[Start of section]

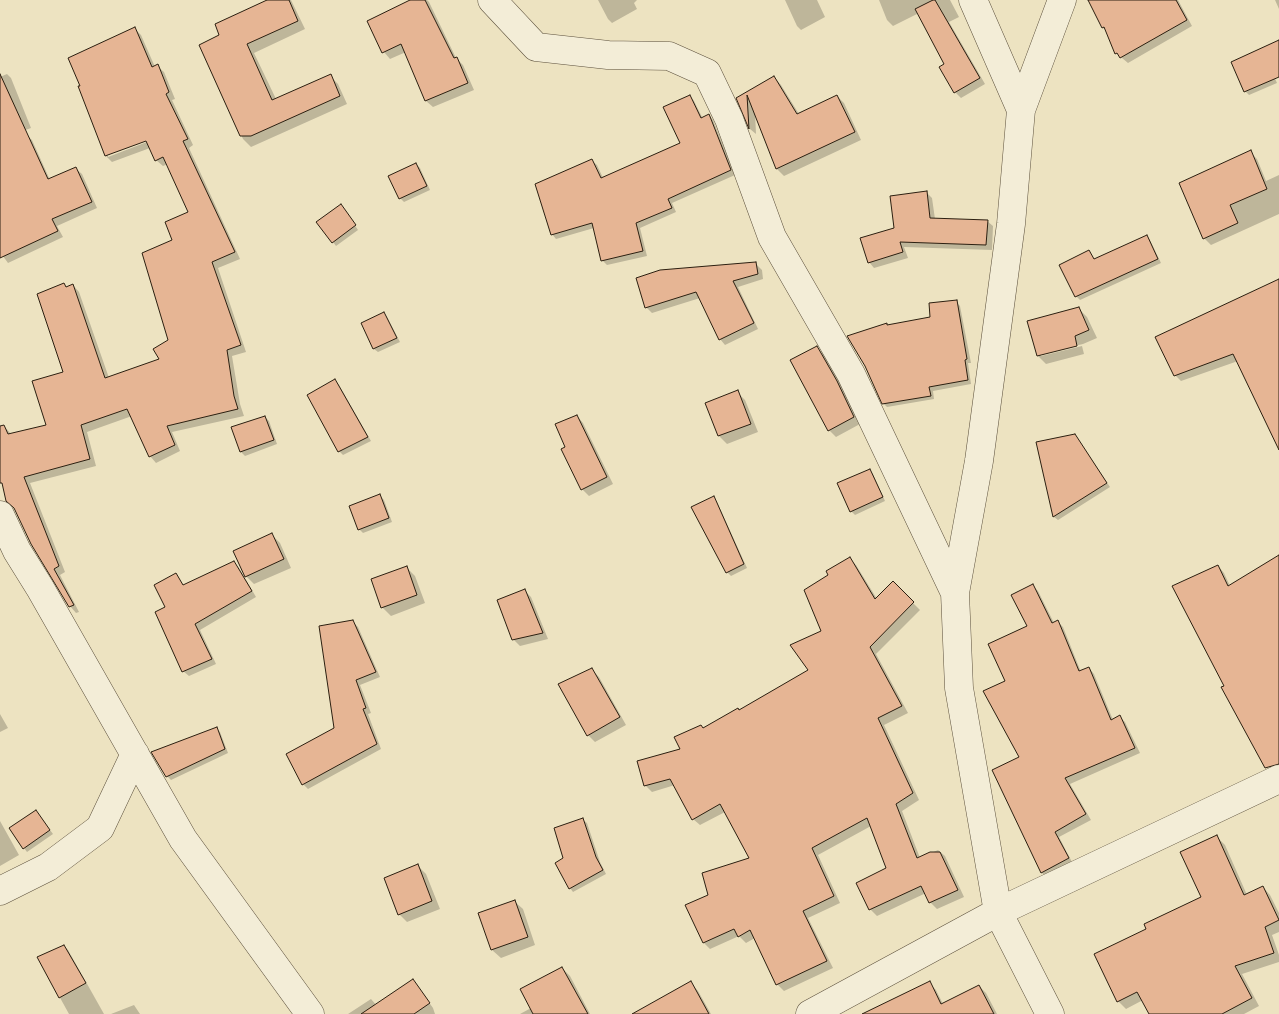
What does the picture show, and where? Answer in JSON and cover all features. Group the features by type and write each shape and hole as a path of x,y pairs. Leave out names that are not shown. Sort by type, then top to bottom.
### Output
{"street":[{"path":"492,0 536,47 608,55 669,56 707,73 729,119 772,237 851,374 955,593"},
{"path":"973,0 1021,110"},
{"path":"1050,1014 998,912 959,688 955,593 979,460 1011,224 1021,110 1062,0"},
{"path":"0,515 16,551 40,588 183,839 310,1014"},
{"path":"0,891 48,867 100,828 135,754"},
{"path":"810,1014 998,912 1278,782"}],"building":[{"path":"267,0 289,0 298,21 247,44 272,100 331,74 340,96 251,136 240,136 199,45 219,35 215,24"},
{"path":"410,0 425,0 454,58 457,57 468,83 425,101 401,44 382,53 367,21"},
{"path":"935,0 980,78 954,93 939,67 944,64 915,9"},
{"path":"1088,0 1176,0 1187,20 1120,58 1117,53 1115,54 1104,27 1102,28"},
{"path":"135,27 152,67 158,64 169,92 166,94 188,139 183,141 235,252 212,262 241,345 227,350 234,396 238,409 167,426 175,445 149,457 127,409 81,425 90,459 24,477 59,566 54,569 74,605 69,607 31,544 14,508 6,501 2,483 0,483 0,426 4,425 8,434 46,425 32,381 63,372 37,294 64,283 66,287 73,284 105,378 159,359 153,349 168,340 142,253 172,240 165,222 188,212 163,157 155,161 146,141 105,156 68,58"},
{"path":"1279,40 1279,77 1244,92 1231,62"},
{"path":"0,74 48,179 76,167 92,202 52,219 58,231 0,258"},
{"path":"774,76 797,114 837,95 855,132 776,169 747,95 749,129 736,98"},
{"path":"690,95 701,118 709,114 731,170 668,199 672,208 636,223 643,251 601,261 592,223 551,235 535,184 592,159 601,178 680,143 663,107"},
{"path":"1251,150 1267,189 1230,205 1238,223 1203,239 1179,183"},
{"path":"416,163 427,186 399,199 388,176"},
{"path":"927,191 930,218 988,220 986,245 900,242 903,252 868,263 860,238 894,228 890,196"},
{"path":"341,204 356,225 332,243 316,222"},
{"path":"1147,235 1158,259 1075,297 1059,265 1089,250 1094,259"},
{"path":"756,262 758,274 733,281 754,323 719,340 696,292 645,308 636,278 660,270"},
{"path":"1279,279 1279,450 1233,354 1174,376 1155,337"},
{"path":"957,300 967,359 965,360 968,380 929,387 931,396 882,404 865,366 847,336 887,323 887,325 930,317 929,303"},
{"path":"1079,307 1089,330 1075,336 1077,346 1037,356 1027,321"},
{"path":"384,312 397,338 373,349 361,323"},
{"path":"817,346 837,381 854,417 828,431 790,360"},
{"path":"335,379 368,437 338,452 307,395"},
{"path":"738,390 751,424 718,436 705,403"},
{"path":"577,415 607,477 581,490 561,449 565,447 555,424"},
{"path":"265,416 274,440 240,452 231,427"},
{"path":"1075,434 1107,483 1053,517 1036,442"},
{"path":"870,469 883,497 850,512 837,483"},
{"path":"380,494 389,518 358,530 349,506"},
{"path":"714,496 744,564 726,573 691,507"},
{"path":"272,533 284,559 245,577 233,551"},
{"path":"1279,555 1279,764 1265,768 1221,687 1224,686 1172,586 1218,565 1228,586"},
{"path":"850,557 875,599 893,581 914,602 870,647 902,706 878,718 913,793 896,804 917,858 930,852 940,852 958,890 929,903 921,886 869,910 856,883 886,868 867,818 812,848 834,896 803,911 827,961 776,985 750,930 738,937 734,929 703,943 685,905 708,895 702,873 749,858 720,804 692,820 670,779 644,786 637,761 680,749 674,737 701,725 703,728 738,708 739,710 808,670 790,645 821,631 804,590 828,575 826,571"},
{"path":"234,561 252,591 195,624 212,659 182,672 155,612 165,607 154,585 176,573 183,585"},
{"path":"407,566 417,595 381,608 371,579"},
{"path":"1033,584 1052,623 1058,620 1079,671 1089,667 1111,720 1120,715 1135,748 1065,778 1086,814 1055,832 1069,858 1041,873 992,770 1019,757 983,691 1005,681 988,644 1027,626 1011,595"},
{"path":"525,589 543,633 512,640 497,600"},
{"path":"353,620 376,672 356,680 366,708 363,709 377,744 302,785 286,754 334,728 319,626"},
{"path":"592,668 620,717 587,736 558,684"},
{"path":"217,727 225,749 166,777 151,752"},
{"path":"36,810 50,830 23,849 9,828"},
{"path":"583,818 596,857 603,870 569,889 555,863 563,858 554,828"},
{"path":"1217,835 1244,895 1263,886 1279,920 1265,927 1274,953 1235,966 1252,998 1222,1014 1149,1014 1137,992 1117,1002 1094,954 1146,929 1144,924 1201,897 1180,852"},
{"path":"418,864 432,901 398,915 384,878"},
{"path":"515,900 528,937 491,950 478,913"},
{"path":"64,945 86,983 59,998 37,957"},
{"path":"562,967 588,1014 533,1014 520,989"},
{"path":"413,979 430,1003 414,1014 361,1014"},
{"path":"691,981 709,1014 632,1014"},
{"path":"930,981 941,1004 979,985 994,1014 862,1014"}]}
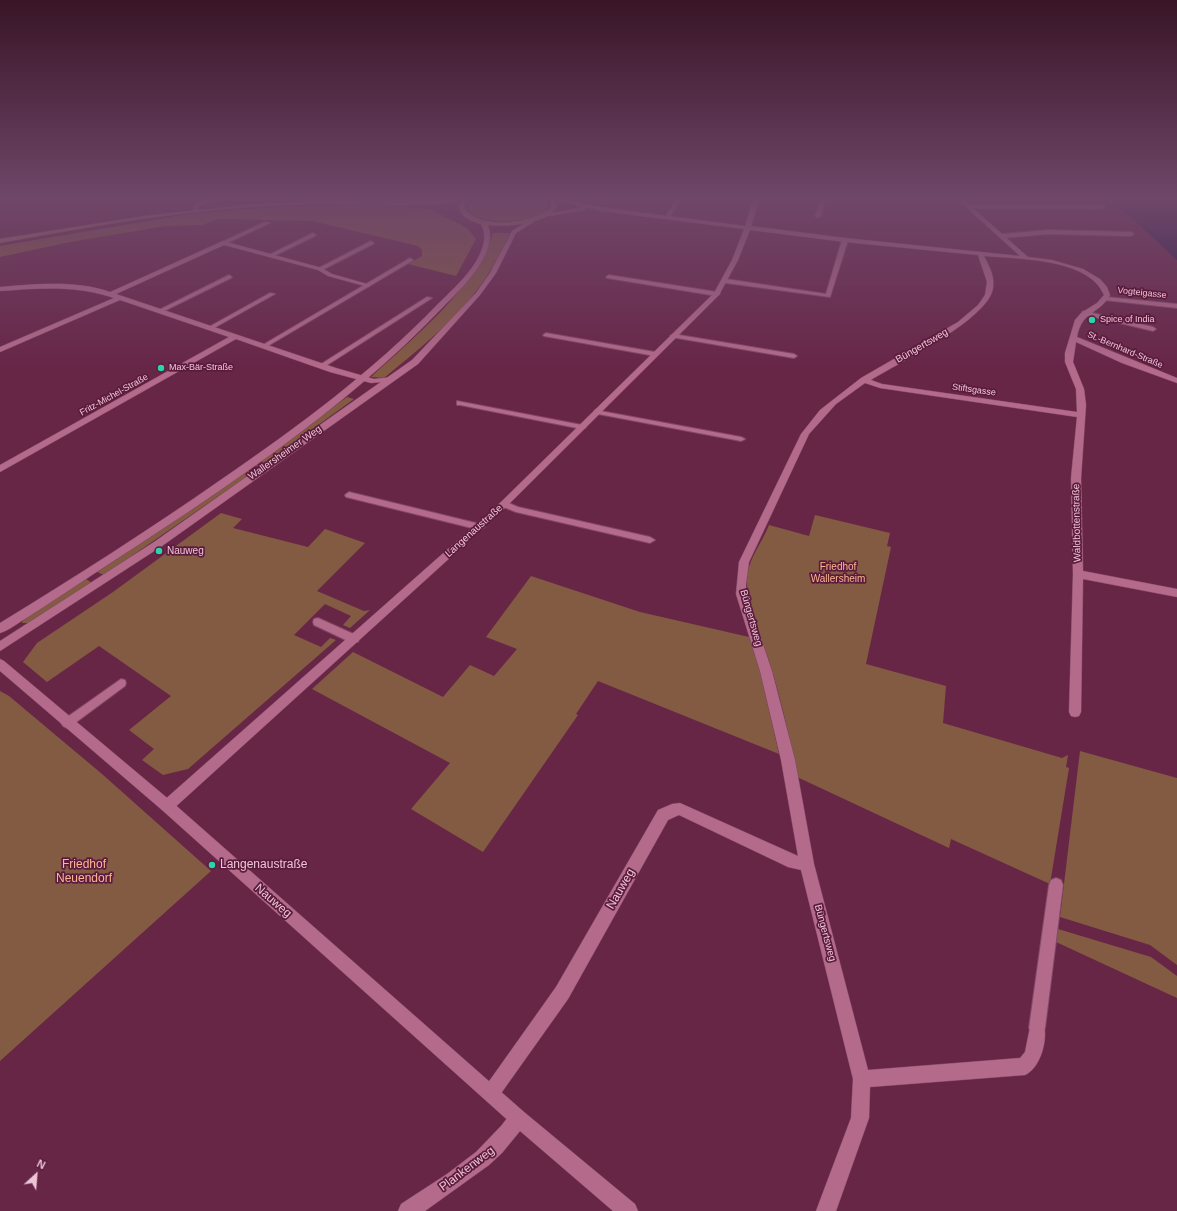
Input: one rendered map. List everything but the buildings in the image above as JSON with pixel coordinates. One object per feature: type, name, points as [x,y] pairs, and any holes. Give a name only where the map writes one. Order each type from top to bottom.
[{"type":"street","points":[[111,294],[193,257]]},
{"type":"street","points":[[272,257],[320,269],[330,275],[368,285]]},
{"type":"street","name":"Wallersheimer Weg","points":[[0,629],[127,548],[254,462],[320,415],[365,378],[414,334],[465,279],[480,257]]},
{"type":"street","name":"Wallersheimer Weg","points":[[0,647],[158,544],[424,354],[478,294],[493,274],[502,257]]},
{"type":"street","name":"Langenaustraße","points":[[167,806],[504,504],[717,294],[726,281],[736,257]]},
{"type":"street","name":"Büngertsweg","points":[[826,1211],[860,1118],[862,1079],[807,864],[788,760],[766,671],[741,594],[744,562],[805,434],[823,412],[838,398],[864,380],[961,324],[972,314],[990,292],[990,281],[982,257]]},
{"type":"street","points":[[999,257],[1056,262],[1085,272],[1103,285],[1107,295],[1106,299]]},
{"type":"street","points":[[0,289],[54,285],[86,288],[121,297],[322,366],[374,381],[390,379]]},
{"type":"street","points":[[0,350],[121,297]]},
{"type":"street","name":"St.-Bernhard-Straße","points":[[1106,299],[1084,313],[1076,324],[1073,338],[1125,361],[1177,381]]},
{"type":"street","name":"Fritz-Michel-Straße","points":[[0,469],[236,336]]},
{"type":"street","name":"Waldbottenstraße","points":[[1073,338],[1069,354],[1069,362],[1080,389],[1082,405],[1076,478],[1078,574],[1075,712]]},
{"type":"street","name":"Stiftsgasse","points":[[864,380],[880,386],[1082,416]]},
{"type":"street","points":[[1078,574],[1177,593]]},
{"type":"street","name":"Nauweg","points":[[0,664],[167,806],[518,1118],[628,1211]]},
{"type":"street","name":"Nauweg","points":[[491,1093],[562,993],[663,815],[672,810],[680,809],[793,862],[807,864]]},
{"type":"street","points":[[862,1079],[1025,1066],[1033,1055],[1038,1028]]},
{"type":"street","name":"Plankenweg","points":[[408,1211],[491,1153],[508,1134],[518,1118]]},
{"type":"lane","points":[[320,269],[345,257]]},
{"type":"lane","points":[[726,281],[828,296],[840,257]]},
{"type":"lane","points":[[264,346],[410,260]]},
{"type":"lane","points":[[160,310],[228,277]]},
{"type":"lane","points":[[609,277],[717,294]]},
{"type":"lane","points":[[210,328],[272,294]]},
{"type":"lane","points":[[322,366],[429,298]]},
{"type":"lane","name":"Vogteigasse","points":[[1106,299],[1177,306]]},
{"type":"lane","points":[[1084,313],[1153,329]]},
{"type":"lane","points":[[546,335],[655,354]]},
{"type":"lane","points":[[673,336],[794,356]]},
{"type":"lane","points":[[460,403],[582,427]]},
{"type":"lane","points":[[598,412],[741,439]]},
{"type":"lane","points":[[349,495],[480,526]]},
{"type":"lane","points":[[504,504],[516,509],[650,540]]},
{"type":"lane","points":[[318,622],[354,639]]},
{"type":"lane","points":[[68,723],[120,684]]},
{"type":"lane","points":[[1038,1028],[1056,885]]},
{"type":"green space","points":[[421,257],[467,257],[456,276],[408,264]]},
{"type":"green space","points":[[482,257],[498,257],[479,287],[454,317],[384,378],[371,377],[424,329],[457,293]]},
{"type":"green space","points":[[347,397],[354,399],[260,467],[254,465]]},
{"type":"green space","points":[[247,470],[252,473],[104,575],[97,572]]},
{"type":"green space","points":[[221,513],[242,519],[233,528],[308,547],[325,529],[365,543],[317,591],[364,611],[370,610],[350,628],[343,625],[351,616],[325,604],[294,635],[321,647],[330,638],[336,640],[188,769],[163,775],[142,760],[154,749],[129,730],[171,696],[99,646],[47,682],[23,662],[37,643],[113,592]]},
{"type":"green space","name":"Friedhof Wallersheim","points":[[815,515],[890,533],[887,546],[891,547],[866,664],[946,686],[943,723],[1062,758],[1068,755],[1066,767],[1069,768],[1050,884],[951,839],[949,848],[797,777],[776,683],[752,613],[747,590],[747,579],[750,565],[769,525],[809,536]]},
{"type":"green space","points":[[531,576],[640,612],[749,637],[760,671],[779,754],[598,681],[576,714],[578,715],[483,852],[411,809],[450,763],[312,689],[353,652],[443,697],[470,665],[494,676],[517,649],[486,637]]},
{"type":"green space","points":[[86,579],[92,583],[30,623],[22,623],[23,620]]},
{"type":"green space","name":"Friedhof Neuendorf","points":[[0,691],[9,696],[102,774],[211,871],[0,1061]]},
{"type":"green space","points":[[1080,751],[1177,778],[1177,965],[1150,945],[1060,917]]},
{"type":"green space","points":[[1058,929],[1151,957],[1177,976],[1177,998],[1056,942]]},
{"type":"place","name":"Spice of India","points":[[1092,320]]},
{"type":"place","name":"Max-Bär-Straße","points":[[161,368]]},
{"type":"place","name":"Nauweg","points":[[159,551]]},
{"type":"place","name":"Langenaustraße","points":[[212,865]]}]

[End of section]

**ASSIGNMENT**
Provide the number of lines in the listing where the string "pairs" is found, and nothing besides.

**REPLY**
2